*TEXTO FORNECIDO*
==*==

O Padre Vieira (Lisboa, 1.608 – Salvador, 1.697) iniciou o seu mais conhecido sermão invocando palavras sagradas para reclamar da política de Lisboa. Vieira queria manter-se na Europa, no serviço diplomático de Portugal e estava sendo deslocado para o Brasil. Quem poderia entender, naquele tempo, os seus inesquecíveis Sermões em Salvador?   As palavras primeiras do sermão são em latim: “ecce exiit qui seminat seminare”, ou seja, “eis que saiu o semeador a semear”. 

Vieira alargava o texto para diplomaticamente atacar a política lisboeta. Há uns semeadores que saem a semear (no caso ele mesmo) e há outros que semeiam sem sair (aqueles outros que permaneceriam na corte do rei de Portugal).

==*==

*TAREFAS*
1: Transcreva, no texto sobre o Padre Vieira, o trecho que vai de "O Padre Vieira (Lisboa, 1.608" até "rei de Portugal).".
2: Responda com base no texto sobre o Padre Vieira:
(a) Em que cidade nasceu o Padre Vieira?
(b) Para onde Vieira estava sendo deslocado?
(c) Quais são, em latim, as primeiras palavras do sermão?
3: Prolongue o texto sobre o Padre Vieira a partir do ponto em que ele termina.

==*==

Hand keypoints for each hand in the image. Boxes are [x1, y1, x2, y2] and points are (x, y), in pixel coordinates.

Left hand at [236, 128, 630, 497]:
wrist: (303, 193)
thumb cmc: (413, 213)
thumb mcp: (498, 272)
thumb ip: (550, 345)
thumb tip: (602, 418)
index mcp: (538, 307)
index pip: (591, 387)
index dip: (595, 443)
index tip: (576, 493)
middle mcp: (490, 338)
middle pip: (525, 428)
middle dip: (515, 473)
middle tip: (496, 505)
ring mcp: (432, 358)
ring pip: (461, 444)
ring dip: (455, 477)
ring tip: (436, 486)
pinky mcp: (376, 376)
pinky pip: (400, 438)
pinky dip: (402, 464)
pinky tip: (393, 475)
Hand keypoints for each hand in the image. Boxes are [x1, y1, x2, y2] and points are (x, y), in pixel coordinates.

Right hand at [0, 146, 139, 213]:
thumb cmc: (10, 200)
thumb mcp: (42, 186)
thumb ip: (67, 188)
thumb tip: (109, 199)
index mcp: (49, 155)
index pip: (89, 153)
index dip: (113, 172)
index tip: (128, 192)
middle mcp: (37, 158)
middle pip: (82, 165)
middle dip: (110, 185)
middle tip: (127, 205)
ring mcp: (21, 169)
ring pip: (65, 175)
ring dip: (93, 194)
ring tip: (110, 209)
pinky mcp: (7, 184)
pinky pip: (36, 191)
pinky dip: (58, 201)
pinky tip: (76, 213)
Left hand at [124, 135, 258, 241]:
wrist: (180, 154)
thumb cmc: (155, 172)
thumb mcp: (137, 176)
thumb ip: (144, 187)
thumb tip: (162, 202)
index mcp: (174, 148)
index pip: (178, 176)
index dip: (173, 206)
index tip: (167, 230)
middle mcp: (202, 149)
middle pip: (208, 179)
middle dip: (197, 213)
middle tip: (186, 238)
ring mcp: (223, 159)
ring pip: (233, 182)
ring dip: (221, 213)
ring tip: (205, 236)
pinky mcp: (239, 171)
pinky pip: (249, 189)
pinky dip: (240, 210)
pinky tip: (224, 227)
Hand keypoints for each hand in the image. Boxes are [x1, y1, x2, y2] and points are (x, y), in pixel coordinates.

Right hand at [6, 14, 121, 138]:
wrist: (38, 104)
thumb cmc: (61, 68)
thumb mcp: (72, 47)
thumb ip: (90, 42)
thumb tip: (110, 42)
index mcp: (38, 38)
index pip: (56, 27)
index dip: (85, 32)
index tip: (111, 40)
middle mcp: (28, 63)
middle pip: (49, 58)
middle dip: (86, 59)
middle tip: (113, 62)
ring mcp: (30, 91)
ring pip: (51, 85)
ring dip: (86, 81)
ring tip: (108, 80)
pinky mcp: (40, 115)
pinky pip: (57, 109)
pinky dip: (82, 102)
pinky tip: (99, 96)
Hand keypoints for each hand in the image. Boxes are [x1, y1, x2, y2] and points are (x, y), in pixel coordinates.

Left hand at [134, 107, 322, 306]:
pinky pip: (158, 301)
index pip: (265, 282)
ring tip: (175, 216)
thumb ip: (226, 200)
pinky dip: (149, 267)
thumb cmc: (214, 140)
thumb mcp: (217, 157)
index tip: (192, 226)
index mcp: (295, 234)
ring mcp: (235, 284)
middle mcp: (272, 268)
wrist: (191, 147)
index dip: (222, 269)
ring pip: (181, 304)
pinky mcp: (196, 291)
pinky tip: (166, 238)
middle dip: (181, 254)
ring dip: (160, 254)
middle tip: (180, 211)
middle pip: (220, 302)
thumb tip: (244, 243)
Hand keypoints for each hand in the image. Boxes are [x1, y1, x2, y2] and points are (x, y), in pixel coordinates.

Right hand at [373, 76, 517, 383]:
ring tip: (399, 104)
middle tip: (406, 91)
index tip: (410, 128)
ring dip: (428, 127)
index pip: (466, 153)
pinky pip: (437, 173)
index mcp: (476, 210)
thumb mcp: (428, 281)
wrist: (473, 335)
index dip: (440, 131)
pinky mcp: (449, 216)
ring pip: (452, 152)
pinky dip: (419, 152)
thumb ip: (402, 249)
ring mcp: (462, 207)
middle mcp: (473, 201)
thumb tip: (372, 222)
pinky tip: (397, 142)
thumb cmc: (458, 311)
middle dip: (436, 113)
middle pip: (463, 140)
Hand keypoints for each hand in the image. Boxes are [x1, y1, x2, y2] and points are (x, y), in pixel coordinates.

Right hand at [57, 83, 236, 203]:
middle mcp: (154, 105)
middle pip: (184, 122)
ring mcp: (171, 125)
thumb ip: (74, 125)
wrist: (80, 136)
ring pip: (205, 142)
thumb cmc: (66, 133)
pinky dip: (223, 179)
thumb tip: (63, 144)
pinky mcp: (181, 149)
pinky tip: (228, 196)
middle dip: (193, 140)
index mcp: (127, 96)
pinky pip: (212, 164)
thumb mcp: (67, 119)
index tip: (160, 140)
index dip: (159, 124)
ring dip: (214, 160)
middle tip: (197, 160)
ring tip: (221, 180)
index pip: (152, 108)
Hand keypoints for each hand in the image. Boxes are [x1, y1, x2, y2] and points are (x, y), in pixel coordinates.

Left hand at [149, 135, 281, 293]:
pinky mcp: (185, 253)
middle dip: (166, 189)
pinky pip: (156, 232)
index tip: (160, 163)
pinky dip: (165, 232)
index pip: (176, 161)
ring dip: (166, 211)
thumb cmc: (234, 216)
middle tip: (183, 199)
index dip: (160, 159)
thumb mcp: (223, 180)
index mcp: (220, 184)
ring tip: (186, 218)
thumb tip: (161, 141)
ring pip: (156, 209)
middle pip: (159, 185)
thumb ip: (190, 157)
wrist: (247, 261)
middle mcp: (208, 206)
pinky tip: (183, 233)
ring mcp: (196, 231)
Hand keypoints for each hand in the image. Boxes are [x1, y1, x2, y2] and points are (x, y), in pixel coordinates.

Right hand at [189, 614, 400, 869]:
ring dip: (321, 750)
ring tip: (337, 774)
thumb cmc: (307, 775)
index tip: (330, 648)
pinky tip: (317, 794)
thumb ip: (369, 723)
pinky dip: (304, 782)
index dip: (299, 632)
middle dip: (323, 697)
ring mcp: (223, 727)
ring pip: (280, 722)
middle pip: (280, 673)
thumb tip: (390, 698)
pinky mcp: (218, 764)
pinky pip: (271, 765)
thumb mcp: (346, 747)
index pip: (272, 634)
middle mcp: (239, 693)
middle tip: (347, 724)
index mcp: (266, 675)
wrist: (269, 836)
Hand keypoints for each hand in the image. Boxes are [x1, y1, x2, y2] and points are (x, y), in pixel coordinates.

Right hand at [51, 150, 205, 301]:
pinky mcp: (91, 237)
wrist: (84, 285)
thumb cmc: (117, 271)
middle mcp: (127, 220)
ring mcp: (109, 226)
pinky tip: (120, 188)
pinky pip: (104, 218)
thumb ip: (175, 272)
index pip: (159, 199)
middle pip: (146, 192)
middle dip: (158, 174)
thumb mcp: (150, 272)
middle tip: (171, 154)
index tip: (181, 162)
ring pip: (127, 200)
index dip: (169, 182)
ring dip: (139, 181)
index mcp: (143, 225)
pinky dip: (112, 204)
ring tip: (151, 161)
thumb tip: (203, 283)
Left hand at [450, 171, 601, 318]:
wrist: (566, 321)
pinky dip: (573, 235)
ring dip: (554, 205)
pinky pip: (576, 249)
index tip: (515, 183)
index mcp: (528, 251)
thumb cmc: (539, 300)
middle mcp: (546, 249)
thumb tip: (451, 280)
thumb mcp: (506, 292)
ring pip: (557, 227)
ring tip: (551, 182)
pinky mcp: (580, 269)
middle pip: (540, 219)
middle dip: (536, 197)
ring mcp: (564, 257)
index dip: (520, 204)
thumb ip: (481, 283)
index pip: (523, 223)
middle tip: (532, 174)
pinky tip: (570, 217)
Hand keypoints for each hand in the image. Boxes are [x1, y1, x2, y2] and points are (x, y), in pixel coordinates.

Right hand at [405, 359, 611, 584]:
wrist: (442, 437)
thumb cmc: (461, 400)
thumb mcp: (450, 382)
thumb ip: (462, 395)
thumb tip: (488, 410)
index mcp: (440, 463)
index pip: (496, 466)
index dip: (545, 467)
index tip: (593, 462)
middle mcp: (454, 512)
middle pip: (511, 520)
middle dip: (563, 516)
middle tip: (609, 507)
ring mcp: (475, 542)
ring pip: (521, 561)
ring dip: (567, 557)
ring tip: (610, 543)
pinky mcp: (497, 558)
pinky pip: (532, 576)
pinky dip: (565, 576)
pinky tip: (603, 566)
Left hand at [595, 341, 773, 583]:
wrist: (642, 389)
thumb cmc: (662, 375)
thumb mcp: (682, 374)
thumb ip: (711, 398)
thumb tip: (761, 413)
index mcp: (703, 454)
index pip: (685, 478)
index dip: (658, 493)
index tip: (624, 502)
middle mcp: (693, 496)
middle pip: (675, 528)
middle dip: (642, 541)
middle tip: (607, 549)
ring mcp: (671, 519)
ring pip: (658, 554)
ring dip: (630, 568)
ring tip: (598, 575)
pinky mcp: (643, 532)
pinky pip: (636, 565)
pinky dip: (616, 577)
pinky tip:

==*==

*RESPOSTAS DO EXERCÍCIO*
1:
O Padre Vieira (Lisboa, 1.608 – Salvador, 1.697) iniciou o seu mais conhecido sermão invocando palavras sagradas para reclamar da política de Lisboa. Vieira queria manter-se na Europa, no serviço diplomático de Portugal e estava sendo deslocado para o Brasil. Quem poderia entender, naquele tempo, os seus inesquecíveis Sermões em Salvador?   As palavras primeiras do sermão são em latim: “ecce exiit qui seminat seminare”, ou seja, “eis que saiu o semeador a semear”. 

Vieira alargava o texto para diplomaticamente atacar a política lisboeta. Há uns semeadores que saem a semear (no caso ele mesmo) e há outros que semeiam sem sair (aqueles outros que permaneceriam na corte do rei de Portugal).

2:
(a) Em Lisboa.
(b) Para o Brasil.
(c) "ecce exiit qui seminat seminare".

3:
É possível arrastar a queixa de Vieira para os nossos também terríveis tempos que estão a exigir as letras de algum grande escritor para gravar nas pedras da memória o horror que desabou sobre os corpos e sobre as almas. Mesmo para aqueles que tenham que sair para semear. 

Tenho na memória a figura de dois grandes amigos que não só saíram a semear como semearam sem sair. Suas figuras ficaram gravadas na memória dos meus dias. Refiro-me a Cícero Lana e a Sócrates Brasileiro.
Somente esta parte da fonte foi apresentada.